**What the task requires:**
Copy out, unchanged, every line from the start of the records to the line that contains "XML en Sí](media/UWP-GenerateXMLDocFiles.png)", and stop there.
── Records for processing
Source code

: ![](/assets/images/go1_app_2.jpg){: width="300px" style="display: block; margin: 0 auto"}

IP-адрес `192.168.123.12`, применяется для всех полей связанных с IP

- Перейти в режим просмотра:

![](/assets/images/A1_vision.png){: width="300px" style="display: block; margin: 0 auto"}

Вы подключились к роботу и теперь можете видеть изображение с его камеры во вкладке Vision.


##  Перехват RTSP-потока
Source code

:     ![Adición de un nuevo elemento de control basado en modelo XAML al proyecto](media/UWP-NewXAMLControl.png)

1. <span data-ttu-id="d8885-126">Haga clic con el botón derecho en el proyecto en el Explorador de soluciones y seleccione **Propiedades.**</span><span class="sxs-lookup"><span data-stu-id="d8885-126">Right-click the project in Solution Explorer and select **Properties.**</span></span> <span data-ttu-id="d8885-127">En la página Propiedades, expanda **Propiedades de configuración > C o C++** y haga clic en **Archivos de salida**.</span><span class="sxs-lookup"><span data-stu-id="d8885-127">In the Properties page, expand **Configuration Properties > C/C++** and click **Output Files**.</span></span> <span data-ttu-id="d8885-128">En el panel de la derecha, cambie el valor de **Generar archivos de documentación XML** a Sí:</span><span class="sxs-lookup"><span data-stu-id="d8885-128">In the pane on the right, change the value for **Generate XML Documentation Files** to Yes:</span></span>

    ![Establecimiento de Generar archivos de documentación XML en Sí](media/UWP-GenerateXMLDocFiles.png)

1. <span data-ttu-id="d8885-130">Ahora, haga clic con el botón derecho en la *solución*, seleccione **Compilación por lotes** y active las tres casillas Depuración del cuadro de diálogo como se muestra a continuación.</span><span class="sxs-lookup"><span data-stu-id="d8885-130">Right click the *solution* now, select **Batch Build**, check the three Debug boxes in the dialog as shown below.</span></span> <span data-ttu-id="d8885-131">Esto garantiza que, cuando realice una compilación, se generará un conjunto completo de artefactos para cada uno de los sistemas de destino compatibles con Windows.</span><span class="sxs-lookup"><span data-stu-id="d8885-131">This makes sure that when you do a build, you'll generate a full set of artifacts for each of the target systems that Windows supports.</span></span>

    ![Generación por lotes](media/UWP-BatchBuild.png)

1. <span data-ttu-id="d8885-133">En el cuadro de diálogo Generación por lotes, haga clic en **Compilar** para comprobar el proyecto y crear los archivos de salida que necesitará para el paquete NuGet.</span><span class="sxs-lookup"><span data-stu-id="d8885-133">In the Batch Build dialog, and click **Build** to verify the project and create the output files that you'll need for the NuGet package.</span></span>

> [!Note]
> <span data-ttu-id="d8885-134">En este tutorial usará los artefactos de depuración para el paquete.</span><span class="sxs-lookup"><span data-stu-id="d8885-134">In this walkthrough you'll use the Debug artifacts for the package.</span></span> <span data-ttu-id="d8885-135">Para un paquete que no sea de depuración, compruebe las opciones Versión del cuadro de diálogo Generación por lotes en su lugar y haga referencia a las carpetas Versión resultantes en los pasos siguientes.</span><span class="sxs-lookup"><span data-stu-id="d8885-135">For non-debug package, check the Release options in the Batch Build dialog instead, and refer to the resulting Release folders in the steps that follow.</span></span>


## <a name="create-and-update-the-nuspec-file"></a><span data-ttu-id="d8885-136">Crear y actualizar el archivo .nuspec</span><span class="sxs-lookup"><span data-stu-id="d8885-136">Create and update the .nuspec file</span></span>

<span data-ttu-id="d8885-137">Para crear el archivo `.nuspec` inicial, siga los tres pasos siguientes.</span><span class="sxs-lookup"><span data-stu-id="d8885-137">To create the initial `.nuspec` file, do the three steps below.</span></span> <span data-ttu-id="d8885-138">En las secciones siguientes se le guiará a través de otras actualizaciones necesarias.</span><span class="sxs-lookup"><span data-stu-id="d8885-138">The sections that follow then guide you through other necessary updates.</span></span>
────
**Solution for this exercise:**
Source code

: ![](/assets/images/go1_app_2.jpg){: width="300px" style="display: block; margin: 0 auto"}

IP-адрес `192.168.123.12`, применяется для всех полей связанных с IP

- Перейти в режим просмотра:

![](/assets/images/A1_vision.png){: width="300px" style="display: block; margin: 0 auto"}

Вы подключились к роботу и теперь можете видеть изображение с его камеры во вкладке Vision.


##  Перехват RTSP-потока
Source code

:     ![Adición de un nuevo elemento de control basado en modelo XAML al proyecto](media/UWP-NewXAMLControl.png)

1. <span data-ttu-id="d8885-126">Haga clic con el botón derecho en el proyecto en el Explorador de soluciones y seleccione **Propiedades.**</span><span class="sxs-lookup"><span data-stu-id="d8885-126">Right-click the project in Solution Explorer and select **Properties.**</span></span> <span data-ttu-id="d8885-127">En la página Propiedades, expanda **Propiedades de configuración > C o C++** y haga clic en **Archivos de salida**.</span><span class="sxs-lookup"><span data-stu-id="d8885-127">In the Properties page, expand **Configuration Properties > C/C++** and click **Output Files**.</span></span> <span data-ttu-id="d8885-128">En el panel de la derecha, cambie el valor de **Generar archivos de documentación XML** a Sí:</span><span class="sxs-lookup"><span data-stu-id="d8885-128">In the pane on the right, change the value for **Generate XML Documentation Files** to Yes:</span></span>

    ![Establecimiento de Generar archivos de documentación XML en Sí](media/UWP-GenerateXMLDocFiles.png)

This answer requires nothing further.